New customs system frustrating business owners
Businesses are calling for a reversion of a recent change to the customs payment plan which has seen the imposition of bonding charges on all imports.
CEO of the American Chamber of Industry and Commerce (AMCHAM T&T) Nirad Tewarie said the new system is debilitating to business operations across the board, causing undue delays in the clearance of items.
He made the comment at a joint conference hosted at AMCHAM T&T’s Maraval Road Office, along with representatives of other entities, including the Downtown Owners and Merchants Association, the Trinidad and Tobago Manufacturers’ Association and the Trinidad and Tobago Chamber of Industry and Commerce.
Business owners expressed concern as they said items and shipments which could have been cleared the same day, are now taking up to six days.
Tewarie explained that with the current system, these delays would only worsen.
“When they implemented this system… so, it was same day, then it went to three (working) days. With the continuing backlog it’s now about five days, give or take. And, of course, if it continues we expect it can get even worse.”
He added that the system is affecting legitimate trade and does not effectively address revenue leakage.
"What we would like to see happen now is an immediate reversion to the old system, and we are willing to work with customs to implement the new system in an efficient manner. That's OptionA.

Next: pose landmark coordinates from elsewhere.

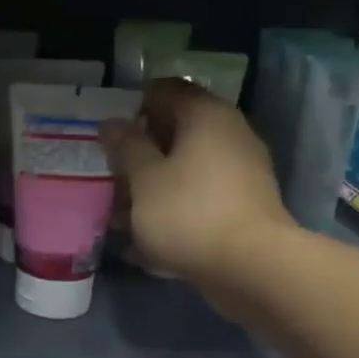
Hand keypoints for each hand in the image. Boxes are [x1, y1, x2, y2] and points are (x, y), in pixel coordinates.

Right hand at [99, 78, 288, 294]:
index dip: (133, 104)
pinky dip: (173, 208)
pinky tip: (146, 237)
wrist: (250, 267)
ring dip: (152, 185)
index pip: (166, 89)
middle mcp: (229, 134)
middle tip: (109, 172)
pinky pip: (199, 197)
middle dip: (140, 151)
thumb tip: (112, 122)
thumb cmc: (188, 213)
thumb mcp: (144, 178)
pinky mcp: (242, 206)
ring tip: (118, 213)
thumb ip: (126, 147)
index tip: (108, 130)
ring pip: (186, 168)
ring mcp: (240, 171)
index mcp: (205, 115)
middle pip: (177, 130)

Option B which to us is more desirable because it is just makes more sense is that we revert to the old system immediately and the government changes the law to allow for the items valued at less than $20,000 to come in as they were previously.”

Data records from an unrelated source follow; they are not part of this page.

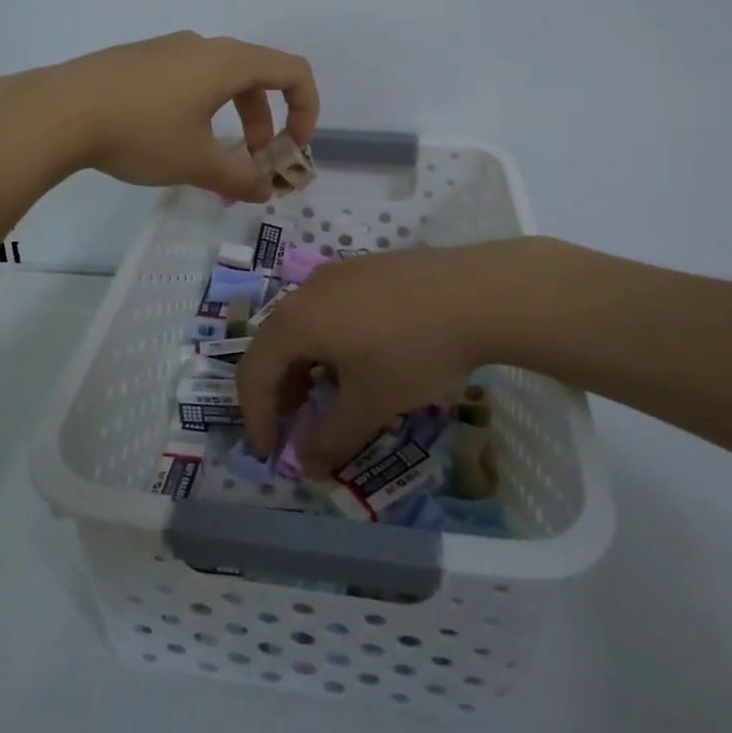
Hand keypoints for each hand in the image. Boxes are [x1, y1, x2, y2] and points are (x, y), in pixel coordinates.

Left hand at [0, 31, 318, 201]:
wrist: (58, 111)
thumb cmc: (141, 132)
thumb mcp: (196, 162)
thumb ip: (239, 178)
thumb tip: (264, 190)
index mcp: (228, 62)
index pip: (293, 71)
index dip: (307, 109)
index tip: (294, 147)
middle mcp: (202, 46)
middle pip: (256, 76)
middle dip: (265, 120)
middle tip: (252, 158)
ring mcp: (166, 49)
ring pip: (217, 79)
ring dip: (231, 117)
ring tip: (209, 157)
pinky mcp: (137, 60)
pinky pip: (185, 79)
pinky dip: (199, 109)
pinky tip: (167, 141)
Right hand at [235, 241, 529, 474]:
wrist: (477, 292)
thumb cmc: (413, 351)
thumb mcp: (370, 403)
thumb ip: (332, 438)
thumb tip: (308, 465)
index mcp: (295, 321)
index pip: (253, 372)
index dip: (256, 417)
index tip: (272, 452)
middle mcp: (308, 289)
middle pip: (276, 344)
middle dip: (281, 391)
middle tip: (299, 425)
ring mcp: (339, 272)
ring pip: (306, 324)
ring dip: (307, 366)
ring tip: (333, 394)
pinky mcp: (369, 267)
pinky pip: (332, 308)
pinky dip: (331, 341)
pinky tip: (365, 358)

eZone CEO Paul Pantin estimated up losses to be around $50,000 on account of these delays.
He noted that it’s not just business affected, as the effects of the delays can delay even surgical procedures and the delivery of much-needed pharmaceutical drugs.
“When you have somebody who is going into surgery for a stent and that stent comes in and that stent is US$100 and the man cannot have that surgery on a Thursday and the specialist flies out or they have no other operating time the next week what happens then?"

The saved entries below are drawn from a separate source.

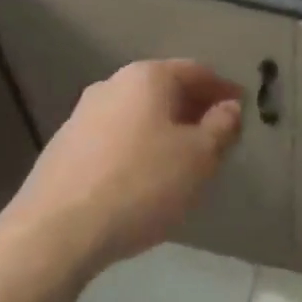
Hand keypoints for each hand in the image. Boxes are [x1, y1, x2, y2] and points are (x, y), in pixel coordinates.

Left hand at [3, 59, 243, 275]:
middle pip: (164, 90)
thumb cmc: (142, 184)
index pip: (196, 71)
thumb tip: (229, 108)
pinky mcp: (64, 148)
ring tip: (184, 160)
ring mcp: (82, 116)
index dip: (224, 89)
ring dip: (165, 129)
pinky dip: (139, 147)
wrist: (57, 230)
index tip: (243, 108)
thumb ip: (222, 127)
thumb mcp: (200, 157)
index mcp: (147, 77)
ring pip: (138, 114)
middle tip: (217, 135)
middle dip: (194, 109)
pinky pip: (116, 138)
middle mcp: (111, 85)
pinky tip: (146, 177)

DOMA President Gregory Aboud said this adversely affects the ease of doing business and creates a situation in which investor confidence is destroyed.
DHL Country Manager Andrea Davis said there was no need to reinvent the wheel but to look at examples from other territories and with consultation with stakeholders, come up with the best system that would work for Trinidad and Tobago.
A meeting is expected to take place between the joint chambers and representatives of logistics companies and the Comptroller of Customs next Tuesday to address these issues.